Süßwaren für das Weihnachtsgeschäft füllen den Frischeterminal

(Schortens, den 06.08.2016) Die Frischeläger des NORDFROST Seehafen-Terminal im JadeWeserPort Wilhelmshaven waren im Frühjahr hauptsächlich mit Frühkartoffeln aus Ägypten ausgelastet, die über den JadeWeserPort importiert und inzwischen nach und nach an den Handel verteilt wurden. Derzeit füllen sich die Frischekapazitäten bis auf den letzten Platz mit Produkten eines namhaften, weltweit agierenden Süßwarenherstellers für das Weihnachtsgeschäft. Für denselben Kunden werden auch 300 Paletten Nüsse eingelagert. Die Ware wird auf dem Landweg angeliefert und nicht über den Containerhafen umgeschlagen.

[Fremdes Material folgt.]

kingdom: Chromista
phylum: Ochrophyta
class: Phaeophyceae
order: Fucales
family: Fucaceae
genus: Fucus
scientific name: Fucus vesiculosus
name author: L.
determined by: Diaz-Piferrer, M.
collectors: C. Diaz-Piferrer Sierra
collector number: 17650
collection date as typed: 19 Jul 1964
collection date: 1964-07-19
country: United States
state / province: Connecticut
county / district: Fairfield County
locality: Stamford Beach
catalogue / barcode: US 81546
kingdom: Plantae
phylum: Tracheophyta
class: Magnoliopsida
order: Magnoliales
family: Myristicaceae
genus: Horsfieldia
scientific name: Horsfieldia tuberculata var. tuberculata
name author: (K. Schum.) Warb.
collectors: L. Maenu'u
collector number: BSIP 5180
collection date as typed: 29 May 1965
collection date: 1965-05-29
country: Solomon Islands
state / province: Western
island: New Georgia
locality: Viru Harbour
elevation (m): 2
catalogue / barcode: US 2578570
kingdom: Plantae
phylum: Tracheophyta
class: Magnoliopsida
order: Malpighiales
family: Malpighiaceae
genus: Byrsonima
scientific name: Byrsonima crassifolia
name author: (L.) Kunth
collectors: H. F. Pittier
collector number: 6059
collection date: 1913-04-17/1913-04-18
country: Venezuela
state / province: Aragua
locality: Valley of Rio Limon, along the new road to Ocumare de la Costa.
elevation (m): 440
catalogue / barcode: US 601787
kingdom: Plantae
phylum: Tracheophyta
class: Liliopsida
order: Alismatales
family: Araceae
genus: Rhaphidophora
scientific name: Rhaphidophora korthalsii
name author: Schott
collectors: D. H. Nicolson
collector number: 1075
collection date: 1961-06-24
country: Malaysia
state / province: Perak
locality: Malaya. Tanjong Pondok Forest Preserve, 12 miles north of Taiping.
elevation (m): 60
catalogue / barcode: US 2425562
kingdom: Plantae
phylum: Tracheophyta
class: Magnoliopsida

Die Hälfte der gesamten Lagerkapazität des NORDFROST Seehafen-Terminal ist für Trockenwaren (General Cargo) bestimmt. Diese ist ebenfalls voll ausgelastet mit Granulaten, die hauptsächlich über den JadeWeserPort nach Übersee verschifft werden, sowie mit Blumenkübeln und Gartenmöbeln. Diese kommen per Seeschiff aus Fernost direkt in Wilhelmshaven an und werden dann von hier aus für einen regionalen Online-Händler an die Endkunden versendet. Mit verschiedenen Trockengütern komplett ausgelastet sind zudem die übrigen Läger der NORDFROST in Wilhelmshaven, und zwar in der Flutstraße, im Dodoweg und im unternehmenseigenen Hafenbetrieb unterhalb der KW-Brücke.

Der NORDFROST Seehafen-Terminal im JadeWeserPort Wilhelmshaven ist mit seiner modernen Technik eigentlich auf Frischfrucht spezialisiert. Die Anlandung von Obst über die Containerterminals Bremerhaven hat die NORDFROST aber aus wirtschaftlichen Gründen weitgehend eingeschränkt. Selbstverständlich hält sie jedoch die diesbezügliche Arbeit für die Bestandskunden sowie die weitere Akquise aufrecht. Erst wenn direkte Schiffsverbindungen zwischen Südamerika und Wilhelmshaven endlich eingerichtet würden, könnte das Obstgeschäft wieder entsprechend forciert werden. Obwohl diese ursprünglich angedachten Geschäfte, die die hohen Investitionen im JadeWeserPort gerechtfertigt hätten, daher bis heute keinen Erfolg haben können, ist man bei NORDFROST mit der Entwicklung am NORDFROST Seehafen-Terminal nicht unzufrieden. Die Alternativgeschäfte verstetigen sich, und die Kosten für Zinsen und Abschreibungen nehmen von Jahr zu Jahr ab. Die Belastung für den NORDFROST-Konzern ist inzwischen, mit Beendigung des vierten Geschäftsjahres, deutlich rückläufig.

Im 1. Halbjahr 2016 hat die NORDFROST mit bundesweit 35 Tiefkühlhäusern von der für dieses Jahr vorgesehenen 37 Mio. Euro hohen Investitionssumme bereits 22 Mio. Euro für unterschiedliche Projekte ausgegeben.

Der NORDFROST Seehafen-Terminal wird durch den Bau eines Tiefkühlhauses erweitert werden. Dieser musste noch einmal umgeplant werden, um neue Kundenanforderungen bezüglich der Bearbeitung von Fleisch zu berücksichtigen. Der Bauantrag wurde inzwischen bei der Stadt Wilhelmshaven eingereicht, so dass bis spätestens Ende 2016 mit dem Bau begonnen werden kann. NORDFROST-Inhaber Horst Bartels geht davon aus, dass mit der Fertigstellung des Tiefkühlhauses Ende 2017 das Hafengeschäft in Wilhelmshaven eine deutliche Belebung erfahren wird.